**WHAT THIS TASK INVOLVES:** Return every line of the entries that includes the word "elapsed".

--- --- ---

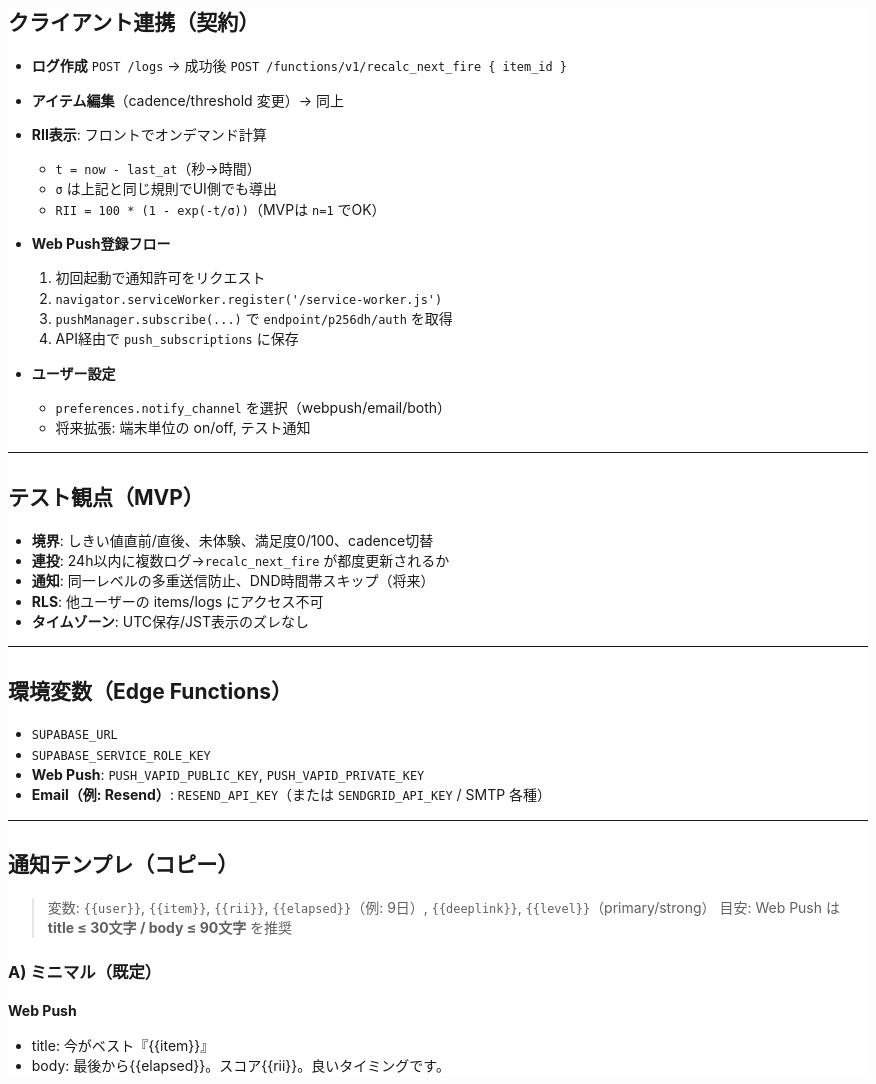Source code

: 
## クライアント連携（契約）

* **ログ作成** `POST /logs` → 成功後 `POST /functions/v1/recalc_next_fire { item_id }`
* **アイテム編集**（cadence/threshold 変更）→ 同上
* **RII表示**: フロントでオンデマンド計算

  * `t = now - last_at`（秒→時間）
  * `σ` は上記と同じ規則でUI側でも導出
  * `RII = 100 * (1 - exp(-t/σ))`（MVPは `n=1` でOK）
* **Web Push登録フロー**

  1. 初回起動で通知許可をリクエスト
  2. `navigator.serviceWorker.register('/service-worker.js')`
  3. `pushManager.subscribe(...)` で `endpoint/p256dh/auth` を取得
  4. API経由で `push_subscriptions` に保存
* **ユーザー設定**

  * `preferences.notify_channel` を選択（webpush/email/both）
  * 将来拡張: 端末単位の on/off, テスト通知

---

## テスト観点（MVP）

* **境界**: しきい値直前/直後、未体験、満足度0/100、cadence切替
* **連投**: 24h以内に複数ログ→`recalc_next_fire` が都度更新されるか
* **通知**: 同一レベルの多重送信防止、DND時間帯スキップ（将来）
* **RLS**: 他ユーザーの items/logs にアクセス不可
* **タイムゾーン**: UTC保存/JST表示のズレなし

---

## 環境変数（Edge Functions）

* `SUPABASE_URL`
* `SUPABASE_SERVICE_ROLE_KEY`
* **Web Push**: `PUSH_VAPID_PUBLIC_KEY`, `PUSH_VAPID_PRIVATE_KEY`
* **Email（例: Resend）**: `RESEND_API_KEY`（または `SENDGRID_API_KEY` / SMTP 各種）

---

## 通知テンプレ（コピー）

> 変数: `{{user}}`, `{{item}}`, `{{rii}}`, `{{elapsed}}`（例: 9日）, `{{deeplink}}`, `{{level}}`（primary/strong）
> 目安: Web Push は **title ≤ 30文字 / body ≤ 90文字** を推奨

### A) ミニマル（既定）

**Web Push**

* title: 今がベスト『{{item}}』
* body: 最後から{{elapsed}}。スコア{{rii}}。良いタイミングです。
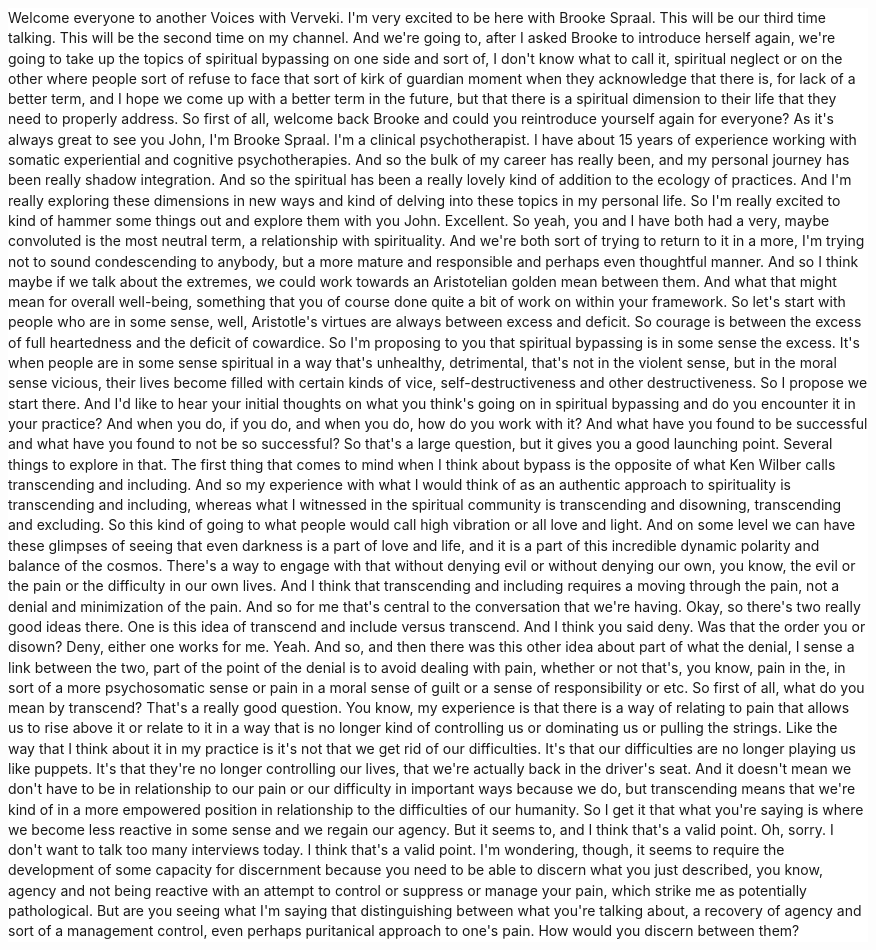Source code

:  Welcome everyone to another Voices with Verveki. I'm very excited to be here with Brooke Spraal. This will be our third time talking. This will be the second time on my channel. And we're going to, after I asked Brooke to introduce herself again, we're going to take up the topics of spiritual bypassing on one side and sort of, I don't know what to call it, spiritual neglect or on the other where people sort of refuse to face that sort of kirk of guardian moment when they acknowledge that there is, for lack of a better term, and I hope we come up with a better term in the future, but that there is a spiritual dimension to their life that they need to properly address. So first of all, welcome back Brooke and could you reintroduce yourself again for everyone? As it's always great to see you John, I'm Brooke Spraal. I'm a clinical psychotherapist. I have about 15 years of experience working with somatic experiential and cognitive psychotherapies. And so the bulk of my career has really been, and my personal journey has been really shadow integration. And so the spiritual has been a really lovely kind of addition to the ecology of practices. And I'm really exploring these dimensions in new ways and kind of delving into these topics in my personal life. So I'm really excited to kind of hammer some things out and explore them with you John. Excellent. So yeah, you and I have both had a very, maybe convoluted is the most neutral term, a relationship with spirituality. And we're both sort of trying to return to it in a more, I'm trying not to sound condescending to anybody, but a more mature and responsible and perhaps even thoughtful manner. And so I think maybe if we talk about the extremes, we could work towards an Aristotelian golden mean between them. And what that might mean for overall well-being, something that you of course done quite a bit of work on within your framework. So let's start with people who are in some sense, well, Aristotle's virtues are always between excess and deficit. So courage is between the excess of full heartedness and the deficit of cowardice. So I'm proposing to you that spiritual bypassing is in some sense the excess. It's when people are in some sense spiritual in a way that's unhealthy, detrimental, that's not in the violent sense, but in the moral sense vicious, their lives become filled with certain kinds of vice, self-destructiveness and other destructiveness. So I propose we start there. And I'd like to hear your initial thoughts on what you think's going on in spiritual bypassing and do you encounter it in your practice? And when you do, if you do, and when you do, how do you work with it? And what have you found to be successful and what have you found to not be so successful? So that's a large question, but it gives you a good launching point. Several things to explore in that. The first thing that comes to mind when I think about bypass is the opposite of what Ken Wilber calls transcending and including. And so my experience with what I would think of as an authentic approach to spirituality is transcending and including, whereas what I witnessed in the spiritual community is transcending and disowning, transcending and excluding. So this kind of going to what people would call high vibration or all love and light. And on some level we can have these glimpses of seeing that even darkness is a part of love and life, and it is a part of this incredible dynamic polarity and balance of the cosmos. There's a way to engage with that without denying evil or without denying our own, you know, the evil or the pain or the difficulty in our own lives. And I think that transcending and including requires a moving through the pain, not a denial and minimization of the pain. And so for me that's central to the conversation that we're having. Okay, so there's two really good ideas there. One is this idea of transcend and include versus transcend. And I think you said deny. Was that the order you or disown? Deny, either one works for me. Yeah. And so, and then there was this other idea about part of what the denial, I sense a link between the two, part of the point of the denial is to avoid dealing with pain, whether or not that's, you know, pain in the, in sort of a more psychosomatic sense or pain in a moral sense of guilt or a sense of responsibility or etc. So first of all, what do you mean by transcend? That's a really good question. You know, my experience is that there is a way of relating to pain that allows us to rise above it or relate to it in a way that is no longer kind of controlling us or dominating us or pulling the strings. Like the way that I think about it in my practice is it's not that we get rid of our difficulties. It's that our difficulties are no longer playing us like puppets. It's that they're no longer controlling our lives, that we're actually back in the driver's seat. And it doesn't mean we don't have to be in relationship to our pain or our difficulty in important ways because we do, but transcending means that we're kind of in a more empowered position in relationship to the difficulties of our humanity. So I get it that what you're saying is where we become less reactive in some sense and we regain our agency. But it seems to, and I think that's a valid point. Oh, sorry. I don't want to talk too many interviews today. I think that's a valid point. I'm wondering, though, it seems to require the development of some capacity for discernment because you need to be able to discern what you just described, you know, agency and not being reactive with an attempt to control or suppress or manage your pain, which strike me as potentially pathological. But are you seeing what I'm saying that distinguishing between what you're talking about, a recovery of agency and sort of a management control, even perhaps puritanical approach to one's pain. How would you discern between them?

--- --- ---

**RESULT OF THIS EXERCISE:**
> 変数: `{{user}}`, `{{item}}`, `{{rii}}`, `{{elapsed}}`（例: 9日）, `{{deeplink}}`, `{{level}}`（primary/strong）
* body: 最後から{{elapsed}}。スコア{{rii}}。良いタイミングです。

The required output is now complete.